Lotte Lehmbruck von dem Direktvermarkter Next Kraftwerke berichtet, 6.400 Anlagen befänden sich bei ihrer Firma in der Direktvermarktung. Man habe bezüglich der Systemintegration Erneuerbarer festgestellt, dass immer weniger Regelenergie abgerufen werde. Das Gegenteil war zuvor erwartet worden. Aber stattdessen würden Ungleichgewichte marktseitig weggehandelt. „Außerdem ist die Prognose noch besser geworden", so Lehmbruck. Auf diese Weise helfen die Erneuerbaren, das System zu stabilisieren."

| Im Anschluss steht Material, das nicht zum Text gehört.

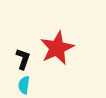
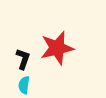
red star: rotated 12 degrees clockwise
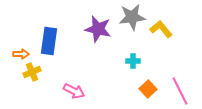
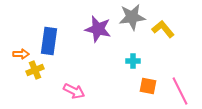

Die Integration erneuerbarer Energie in den Markt funktioniere, sagt Peter Röttgen, Geschäftsführer des Bundesverbands Erneuerbare Energie (BEE), bei einer BEE-Pressekonferenz zu dem Thema, „Das EEG trägt in seiner Funktionsweise dazu bei.“ Entscheidend für diese Entwicklung sind faire Marktpreise und ein angemessener CO2-Preis, die Differenzkosten der Erneuerbaren sind dadurch deutlich zurückgegangen. Auch der Kohleausstieg werde zu steigenden Marktpreisen führen, sodass die Erneuerbaren wettbewerbsfähiger würden, so Nicolosi.

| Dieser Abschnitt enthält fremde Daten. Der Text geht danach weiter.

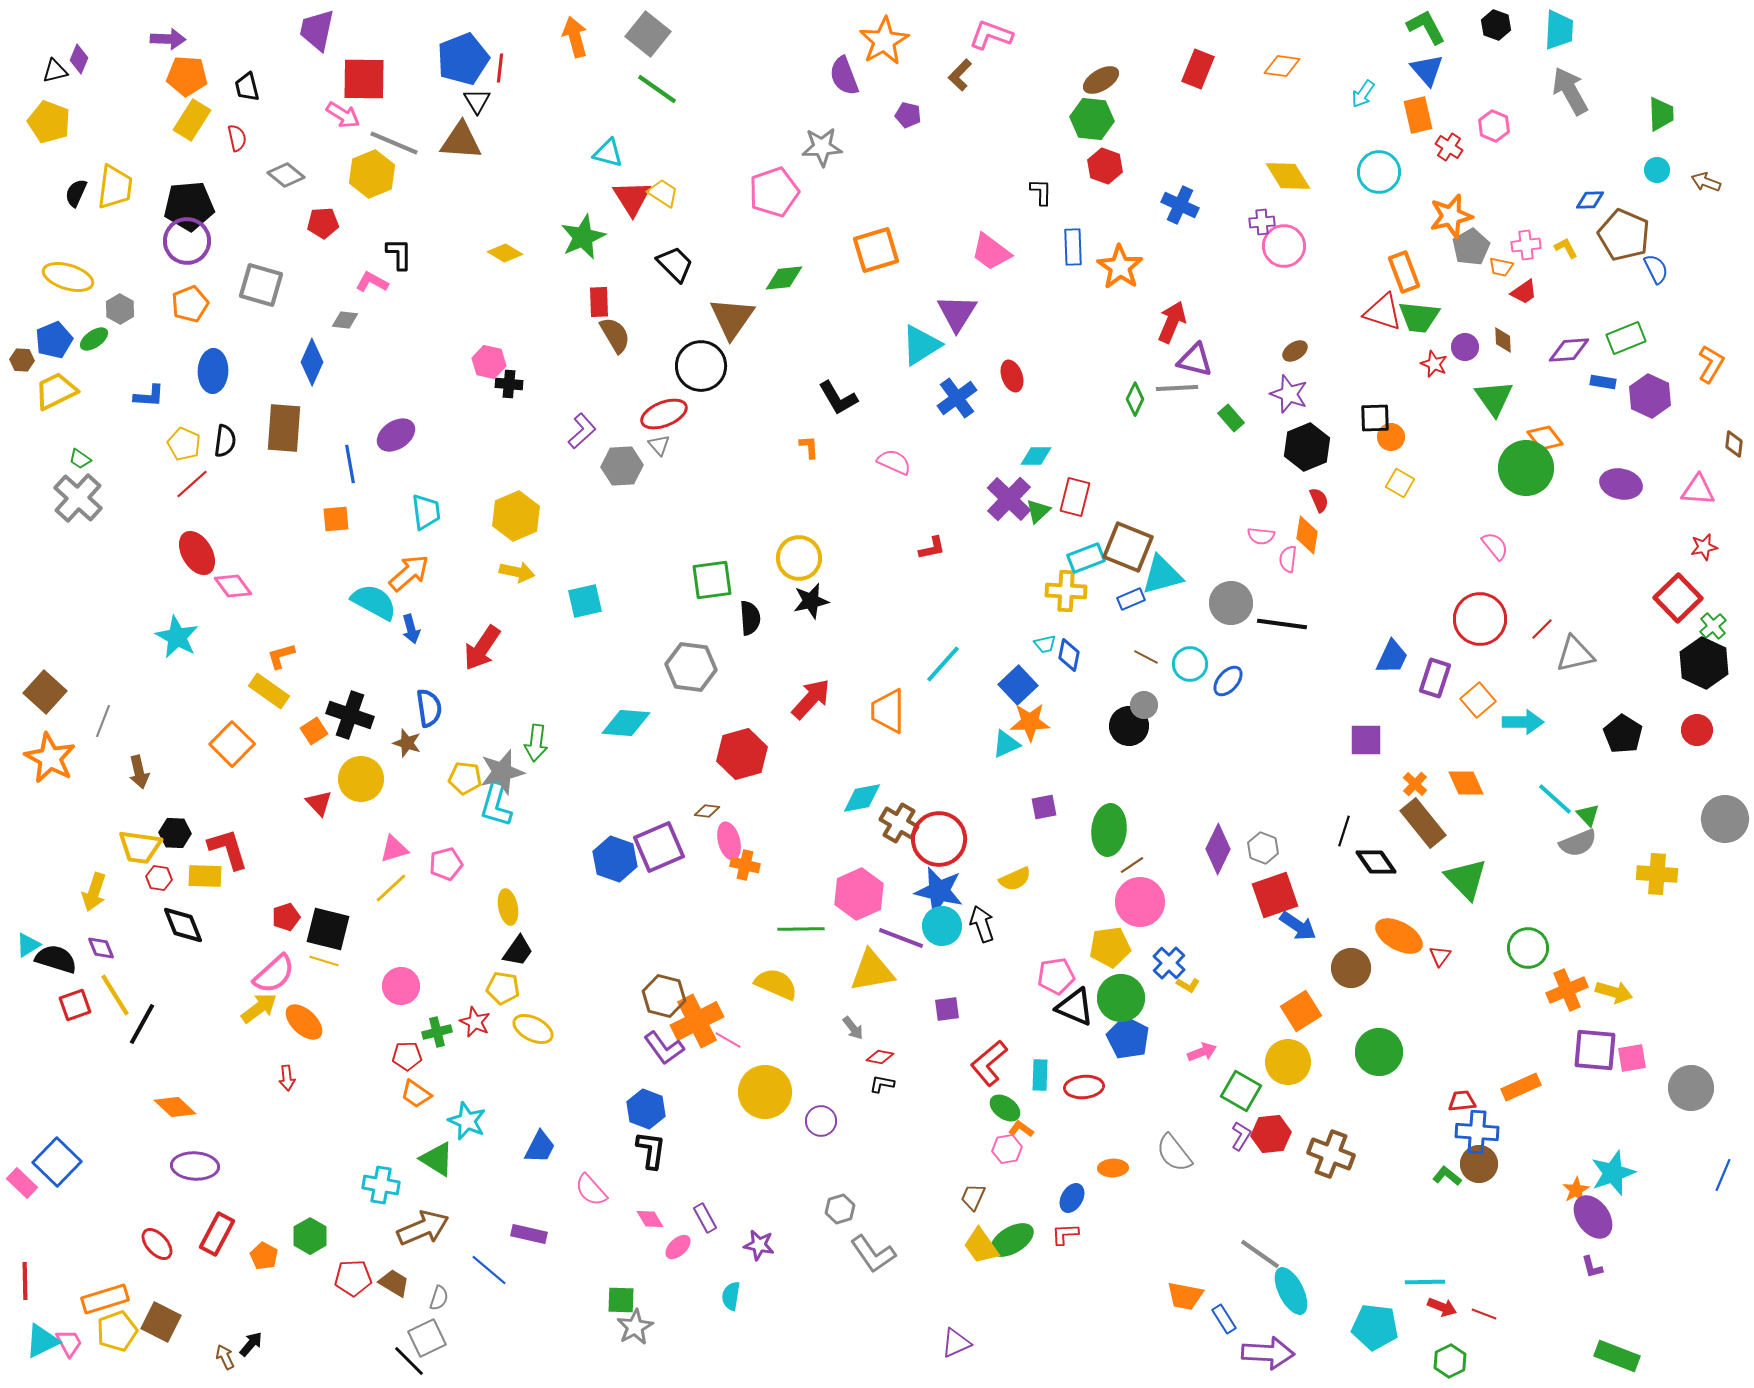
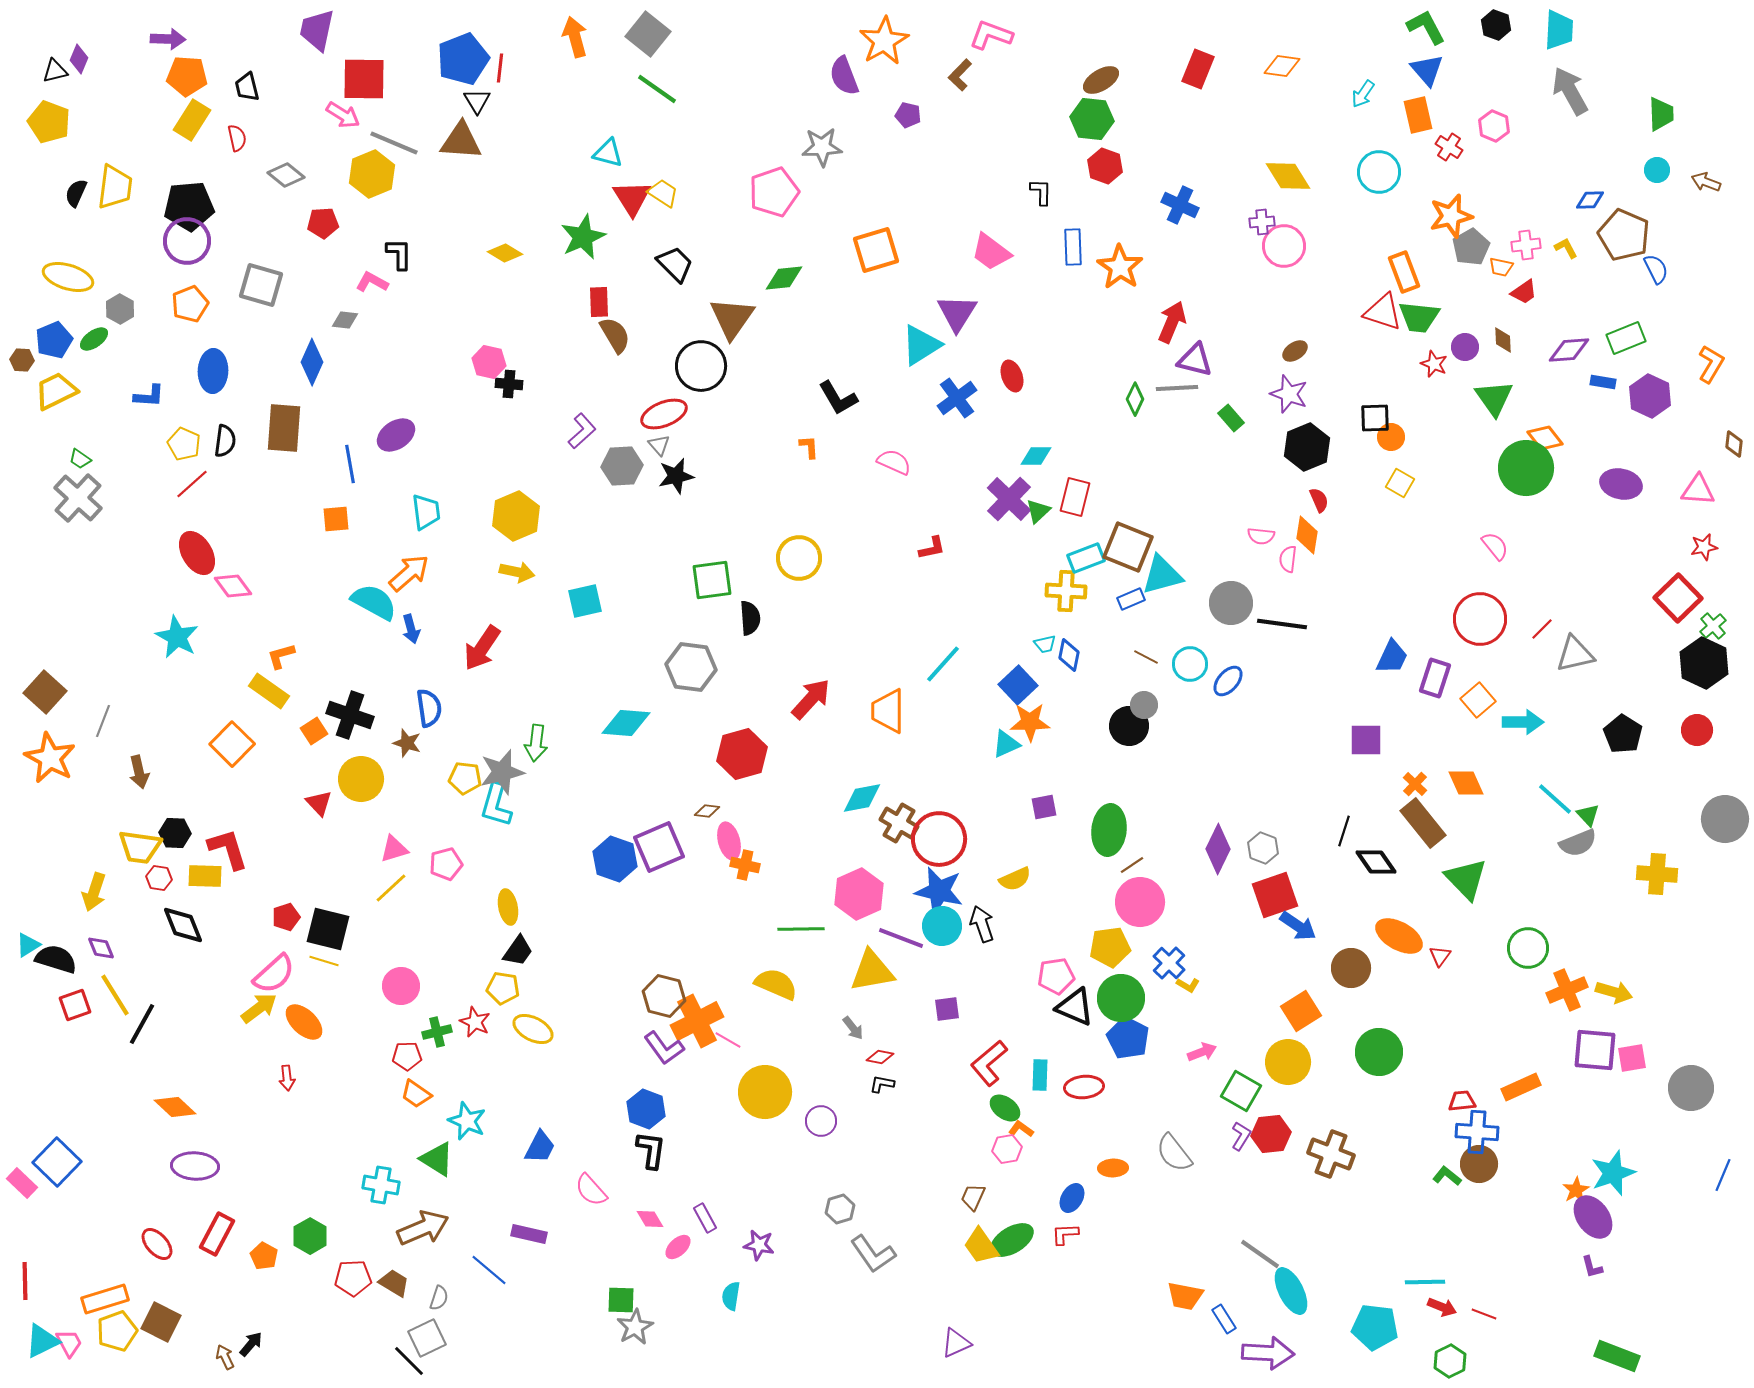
black star at (811, 601): moved 135 px left, 125 px up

Dadurch dass die Erneuerbaren wettbewerbsfähig gegenüber fossilen Energien werden und ohne Förderung auskommen, verlieren Gegner der Erneuerbaren ein wichtiges Argment. Zu teuer - so hieß es in der Vergangenheit oft. Damit ist es jetzt vorbei. „Es ist jetzt Aufgabe der Politik, den Ausbau der Erneuerbaren – wie im Koalitionsvertrag vereinbart – umzusetzen“, betont Röttgen. Der BEE geht davon aus, dass die Kosten bei Photovoltaik und Windenergie auch in den kommenden Jahren weiter sinken werden.

Risikominimierung durch das EEG

Das EEG spiele für den politisch gewünschten Ausbau der Erneuerbaren und damit verbunden für die Refinanzierung Erneuerbarer-Energie-Anlagen weiterhin eine wichtige Rolle. Das Gesetz ist dabei so konstruiert, dass die Marktprämie sich automatisch in dem Maße reduziert, wie der Marktwert der Erneuerbaren steigt und die Kosten fallen. „Die gleitende Marktprämie übernimmt immer stärker die Rolle der Risikoabsicherung“, betont Röttgen. Dies trage dazu bei, dass Risikozuschläge minimiert werden, wodurch der Ausbau der Erneuerbaren Energien deutlich kostengünstiger stattfinden kann.